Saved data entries
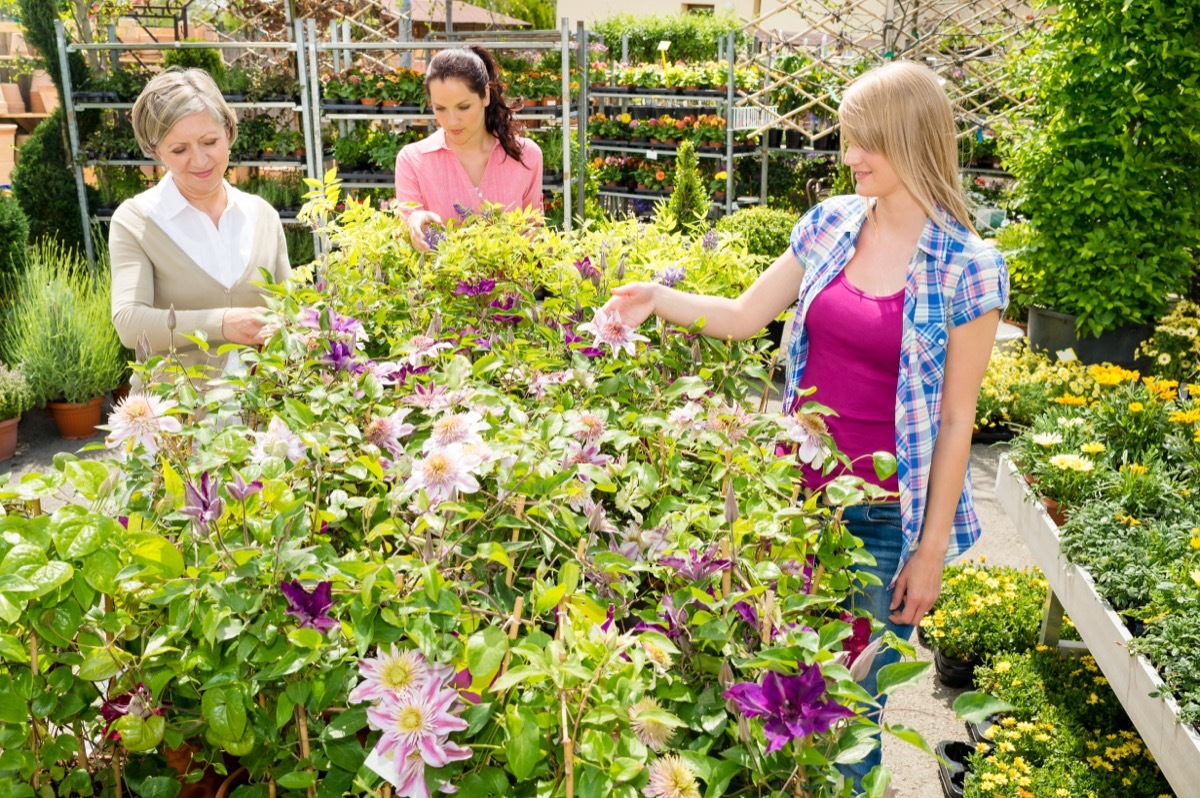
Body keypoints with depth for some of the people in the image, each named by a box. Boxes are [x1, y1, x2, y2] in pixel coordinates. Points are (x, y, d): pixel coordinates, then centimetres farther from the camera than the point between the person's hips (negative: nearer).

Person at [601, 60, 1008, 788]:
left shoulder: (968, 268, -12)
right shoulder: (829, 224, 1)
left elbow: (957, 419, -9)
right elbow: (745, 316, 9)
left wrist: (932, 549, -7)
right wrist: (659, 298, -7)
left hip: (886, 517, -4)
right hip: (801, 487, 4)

Goal of the exercise: Please give the listing from the line with "left elbow: (957, 419, -9)" through the end as a two-column CSV headed "keypoint" and "coordinates," one row per line. Put each value in its own quoted field and turn any line breaks into spaces.

Expected answer:
keypoint,coordinates
"left elbow:","(957, 419, -9)"
"right elbow:","(745, 316, 9)"
"left wrist:","(932, 549, -7)"
"right wrist:","(659, 298, -7)"
"left hip:","(886, 517, -4)"
"right hip:","(801, 487, 4)"